QUESTION 5: If your characters have a past together, what was it?

And then finally there are three things you need to remember about backstory, it needs to be relevant to the plot, it should be very specific and use the rule of three. This is a litmus test to see if you have enough to fully motivate your characters. You want enough events in your character’s past for their error in thinking to be believable. For example, if the hero was betrayed by his mother, that only may not be enough for him to believe all women are evil. He has to have met other women in his life who have reinforced this belief.

Next up you should consider the 3 F’s, fears, flaws and foundations. Think about the character you’ve built using the tools we’ve already talked about, now decide on a fear for that character. Like the heroine who doesn’t trust herself, perhaps a fear for her is that if she makes any big decisions for herself she’ll end up hurting someone else or hurting herself or she’ll make a fool of herself or maybe she’s just afraid to speak in public. Just an added element you can use in a scene or two to make her all the more real for us, afterall we all have fears that we deal with.
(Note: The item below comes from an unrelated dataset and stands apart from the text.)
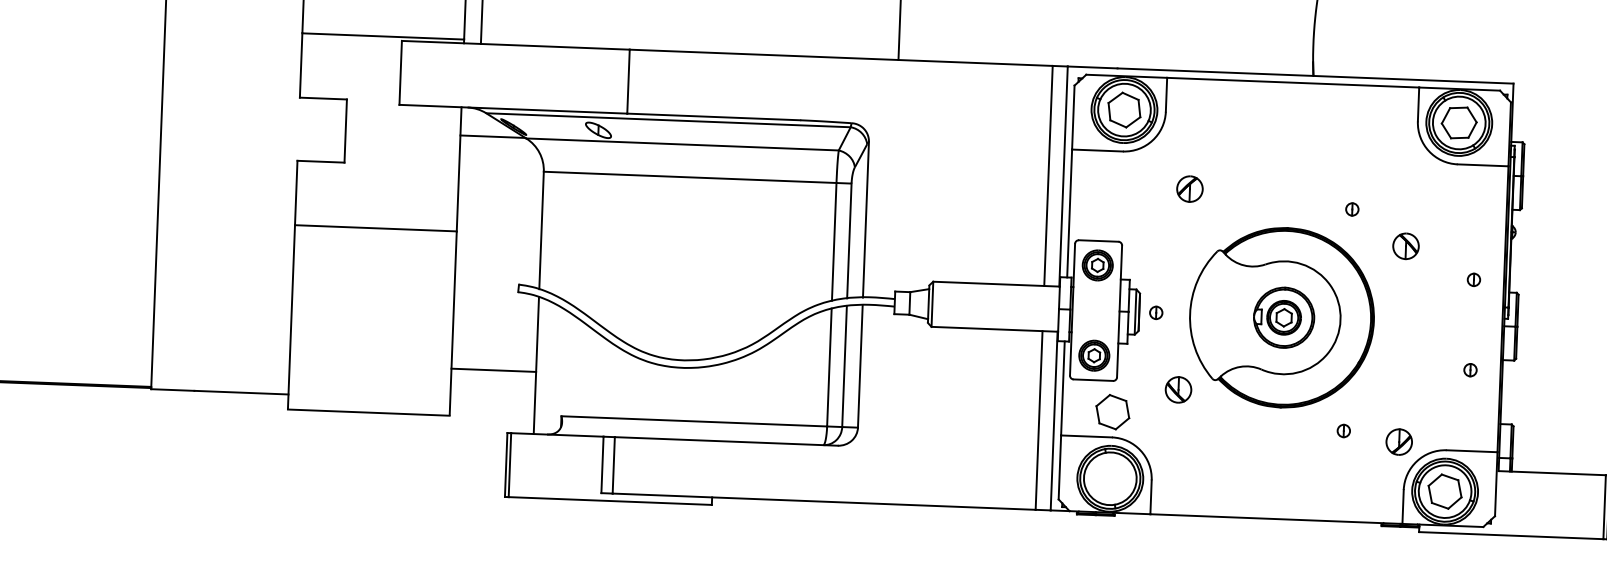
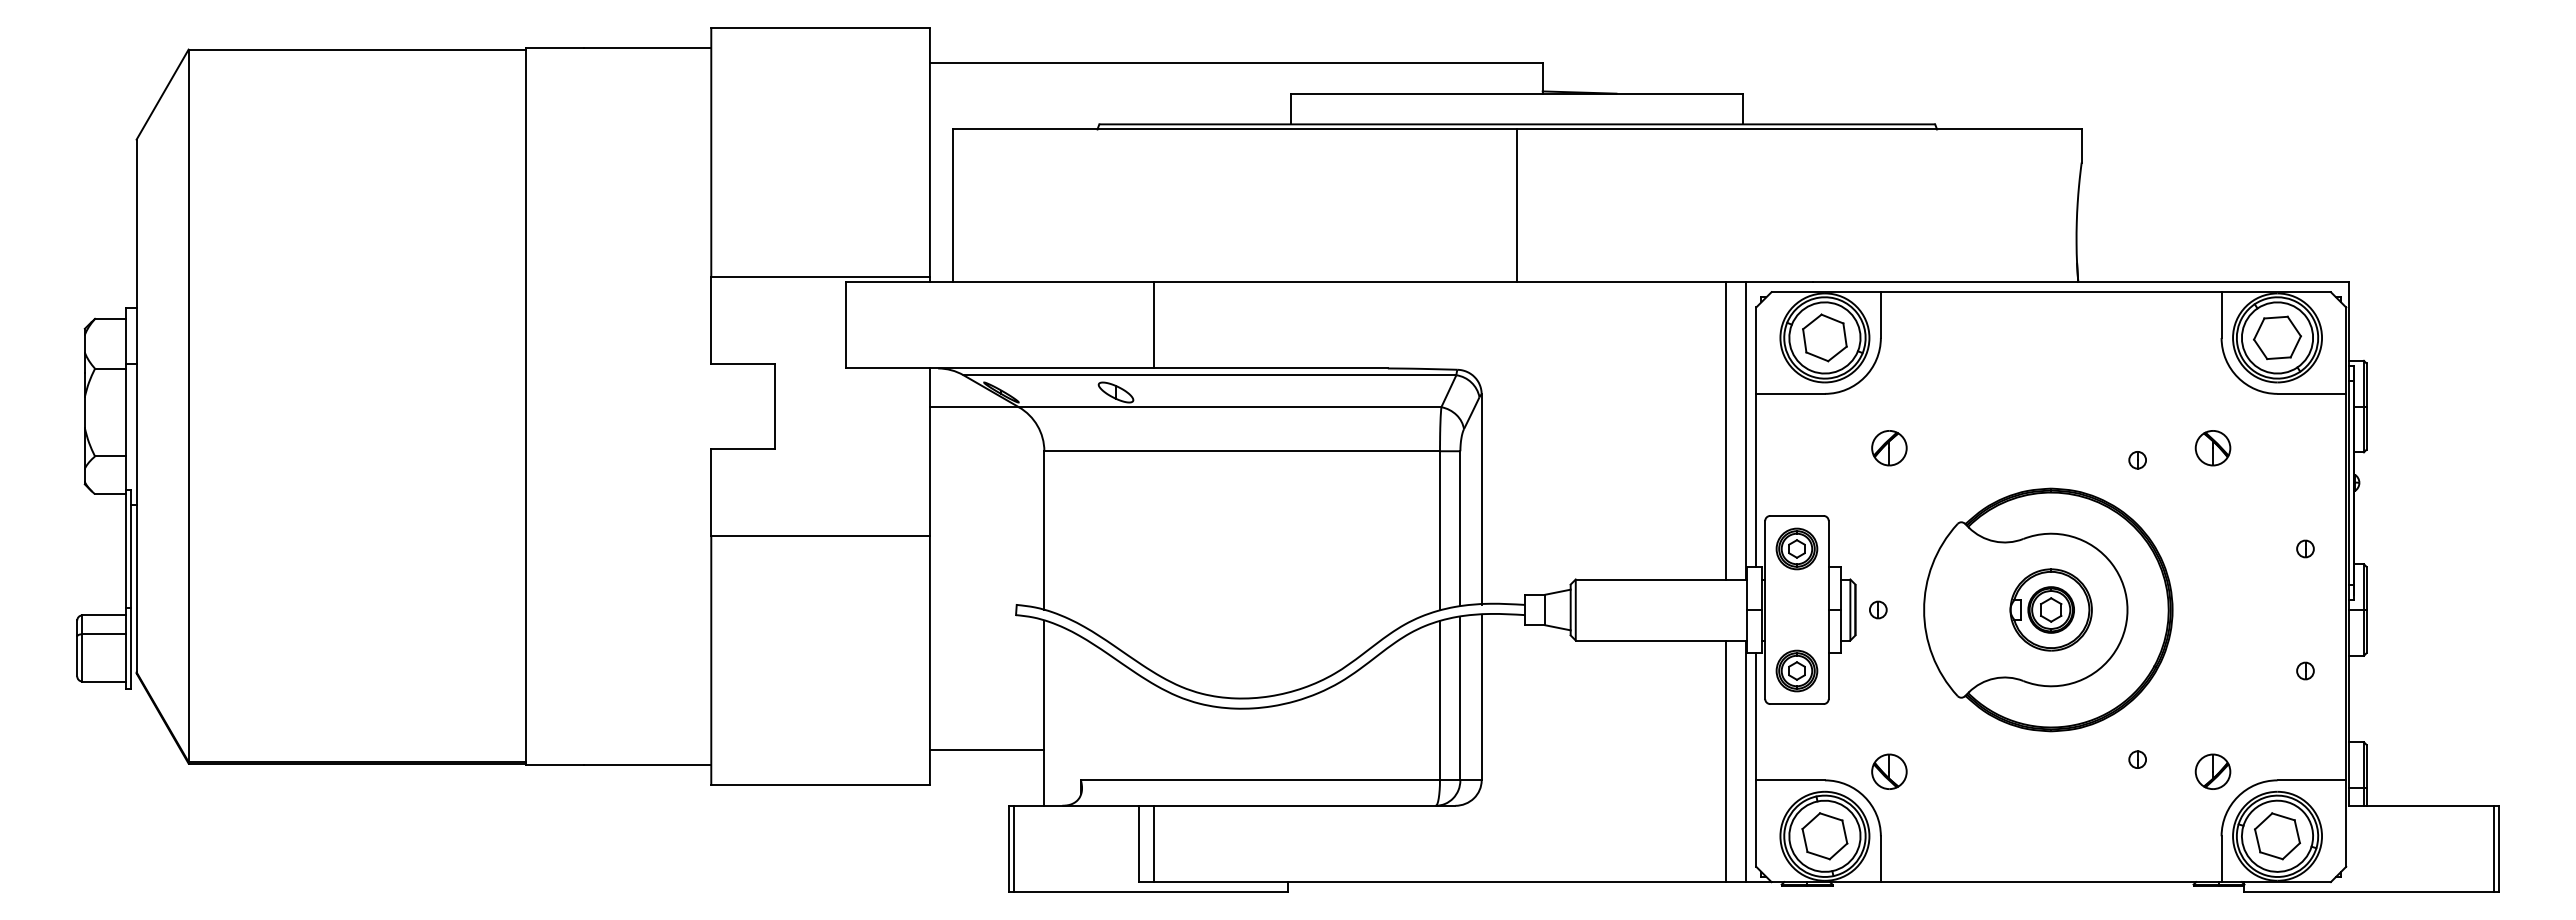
part: (1190, 189) -> (1889, 448), moved
part: (1405, 246) -> (2212, 448), moved
line: (493, 370) -> (986, 749), moved
part: (1178, 389) -> (1889, 771), moved
part: (1112, 412) -> (1824, 836), moved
And we writers I think have a double dose of fear than regular people otherwise we wouldn’t be so damn neurotic. Now think of a flaw or two you can give your character, this works really well too if you can make that flaw the counterside of a strength. For example if your hero is loyal, he can be loyal to a fault, that loyalty can get him into trouble when he makes a business deal with his best friend and then his best friend borrows money from the wrong people and now the hero has a bounty on his head by the local mafia. Foundations is simply beliefs and values, things your character stands for. Now again you don’t want to just randomly tack things on to them. Think of foundations in terms of clichés if that helps you, beliefs like money doesn’t grow on trees, home is where the heart is, your past can never catch up with you, things like that. If you give you heroine a foundation that she believes family is important above all things, but the book takes place in the middle of the ocean where it’s just her and the hero and a mysterious villain then that family thing probably isn’t going to matter much to the book. Unless she’s trying to get back to save her son. So make the foundation matter.

Mary Anne Landers
April 23rd, 2011, 10:22 PM
Okay, to sum it up in one word, what's the theme of my protag's story? Learning to think and act outside the box. Well, that's more than one word; but it's the best I can do.

About recurring themes---far from a liability, they're probably an author's greatest asset. They define her works so that readers know what to expect.

If a reader has already read and enjoyed one novel by a given author, she'll buy another with the confidence that the elements she previously enjoyed will recur in the context of a different story. That's what makes readers come back for more.

I've spotted three recurring plot patterns in my works. I've already mentioned one, about thinking and acting outside the box.

Another is: A falls in love with B, but can't figure him/her out. B is a complete enigma, which is part of his/her charm. But A has a huge, compelling reason to solve this mystery, and in doing so must deal with daunting obstacles and complications. Obviously this bit applies to my aforementioned story of Collen and Teleri.

The third goes like this: A is in love with B, but B suffers a cruel, bizarre fate. Now A must move heaven and Earth to save B. This pattern doesn't crop up in this story, but it does in quite a few others.

I can see why backstory usually matters, but in this particular narrative I don't see that there's any need to deal with it at any length or in detail. Collen's internal conflict stems from his devotion to his lord. That's a given in his culture, and my protag has no reason to think or act any differently---until he falls in love with Teleri.

Anyone who knows anything about the Middle Ages knows about the fealty of vassals for their lords, and how strong and pervasive these bonds were. And anyone who doesn't know probably won't want to read this story.